The Bay Area-based convention was founded by some members of the San Francisco Bay Area Lego Users’ Group (BAYLUG) in 2010. The first one took place in a Fremont hotel, but the convention proved to be such a huge success and moved to the Santa Clara Convention Center.

Erik Wilson, the convention’s president, claims he was probably one of the first kids in the U.S. to own Legos. His grandmother who lived in Sweden visited Denmark, bought some Legos and shipped them to Wilson and his brother. He soon forgot about them when he headed off to college.


But it wasn’t long until his love for Legos was rekindled.

“My brother had kids, and he absconded with all of the Legos to give to his kids,” Wilson said. “But he had an attack of guilt, and so he bought some new Lego sets and he said, ‘Here, I’ll give you these in return for them.’ I said, ‘What do I need these for?’ But then I looked at them and I go, ‘Ooo, this is really cool.’ And I haven’t looked back since.”

Wilson said the convention’s success and popularity is due to Legos’ universal appeal.

“You know it’s such a part of our culture growing up, almost all of us know playing with Legos, and it’s got that kind of limitless possibilities,” Wilson said. “You can put them together the way the instructions in the box say. Maybe there’s an alternative set of instructions. You can tear it apart, modify it. You can make something entirely new. There’s a trillion different things you can make even out of one Lego box.”

The theme of the convention this year is “Animation.” According to Wilson, it refers to either models that move or cartoons, animated movies and TV shows. With the recent success of “The Lego Movie” franchise, this year’s theme fits perfectly.

In one corner of the exhibit hall, adults and children gathered closely together to get a glimpse of what Flynn DeMarco and his partner, Richard Board, cooked up for their display this year.

DeMarco played with Legos as a child. And three years ago, he picked up a Lego X-Men set and “it kind of all went up and downhill from there depending on how you look at it.”

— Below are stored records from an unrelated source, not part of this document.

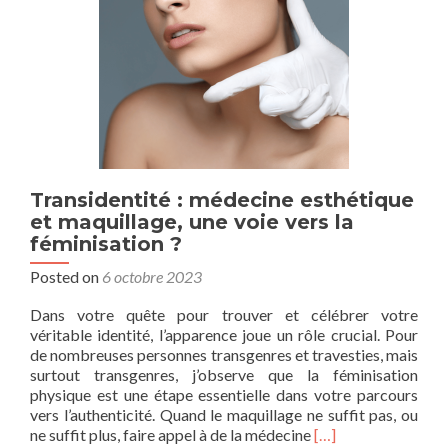
Transidentité : médecine esthétique
et maquillage, une voie vers la
féminisation ?
Posted on
6 octobre 2023
Dans votre quête pour trouver et célébrer votre
véritable identité, l’apparence joue un rôle crucial. Pour
de nombreuses personnes transgenres et travesties, mais
surtout transgenres, j’observe que la féminisation
physique est une étape essentielle dans votre parcours
vers l’authenticité. Quand le maquillage ne suffit pas, ou
Read
ne suffit plus, faire appel à de la médecine
[…]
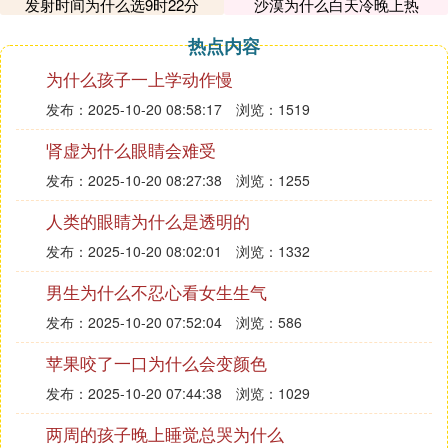
发射时间为什么选9时22分
沙漠为什么白天冷晚上热
通勇士就是王者，再去通王者就是噩梦。
热点内容
⑹ dnf刷深渊有规律吗
为什么孩子一上学动作慢
深渊到底刷哪好 理性分析时空裂缝和时间广场，深
发布：2025-10-20 08:58:17
浏览：1519
渊到底刷哪里好?今天我们就来下分析下时空裂缝和
普通魔界深渊吧。
肾虚为什么眼睛会难受
首先呢，不管是时空裂缝光头广场还是魔界裂隙都是
发布：2025-10-20 08:27:38
浏览：1255
可以让人毕业的，一切都取决于你的脸，但我们依然
人类的眼睛为什么是透明的
能感受到具体的爆率。
魔界裂缝曾经是一个神奇的地方，但很遗憾的是爆率
发布：2025-10-20 08:02:01
浏览：1332
被砍不说，还被极大的限制了次数，一天三次，基本
男生为什么不忍心看女生生气
一个星期能闪一下就不错了，只能做为一个添头，所
以不予讨论。
发布：2025-10-20 07:52:04
浏览：586
官 方公布的爆率为普通深渊6%
苹果咬了一口为什么会变颜色
时空裂缝10%
发布：2025-10-20 07:44:38
浏览：1029
根据我这么久的深渊历程来看，这个爆率是非常符合
实际情况的。
两周的孩子晚上睡觉总哭为什么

“From there, my partner and I would buy the mini-figs,” DeMarco said. “We would kind of challenge each other to build a small vignette based around that character. And that kind of got us into the building and the detailing.”

Following this year’s theme, DeMarco and Board created an intricate animated MOC called “Treasure of the Snake Queen” — complete with a dragon, a castle and an epic battle. The adventurers begin their journey in a small village and travel up the mountain through different scenarios. Once they make it to the castle at the top, they must slay the dragon and defeat the snake queen.

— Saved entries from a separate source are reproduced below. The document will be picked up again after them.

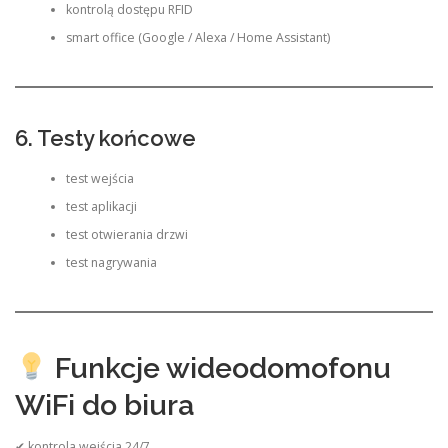
kontrolą dostępu RFID
smart office (Google / Alexa / Home Assistant)
6. Testy końcowe
test wejścia
test aplikacji
test otwierania drzwi
test nagrywania
Funkcje wideodomofonu
WiFi do biura
✔ kontrola wejścia 24/7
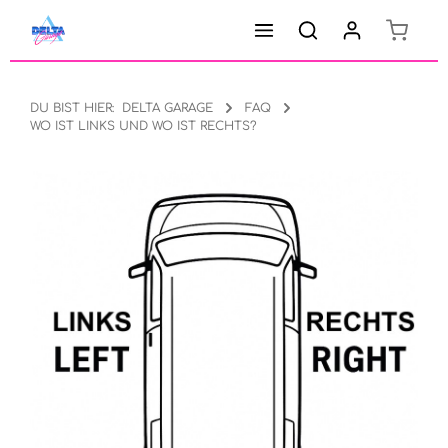
Warenk
Zum Hauptinhalt springen
DU BIST HIER:
DELTA GARAGE
FAQ
WO IST LINKS UND WO IST RECHTS?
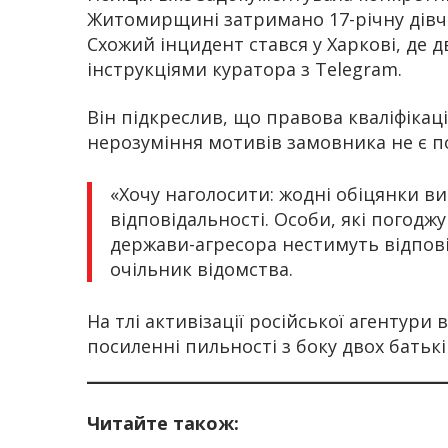
Житомирщині затримано 17-річну дівчи
Схожий інцидент стався у Харкові, де 
інструкціями куратора з Telegram.
Він підкреслив, що правова кваліфікаці
нерозуміння мотивів замовника не є 
«Хочу наголосити: жодні обіцянки в
відповідальності. Особи, які погод
держави-агресора нестимуть відповід
очільник відомства.
На тлі активізації російської агентури
посиленні пильності з боку двох батькі
Читайте також:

In another corner of the hall, volunteer Patty Sherin’s 3D mosaic, “The Lotus Flower,” is on display. The flower is centered and surrounded by muddy water as a reflection of her Buddhist faith.

She served as a former conference director for the past two years, but stepped down this year to focus on her Lego-related business. When she isn’t busy volunteering, she’s checking out all the other MOCs with her friends, including Sharon Elizabeth Mitchell.

Mitchell came out to support Sherin’s artwork. She said she loved Sherin’s mosaic, but that she was so amazed by the MOCs that she couldn’t choose a favorite.

“I’m awed and inspired by all of the different executions of people’s creativity,” Mitchell said. “It seems just when I think, ‘Oh, okay, I’ve probably pretty much seen it all,’ then something I totally couldn’t fathom imagining is the next display.”

Sherin said she hopes people leave the convention feeling the same way Mitchell felt — inspired. Anyone can build anything if you put your mind to it.

“I think a lot of people come to the conventions and they look at the MOCs and they’re like, ‘Oh, I can’t do that,’” Sherin said. “And the truth of the matter is everybody started at the beginning. Everyone who built something amazing started with their first set. So I think what people should take away is that if you keep practicing, you keep building and you keep refining and tweaking and asking people for advice, you can be an amazing Lego artist.”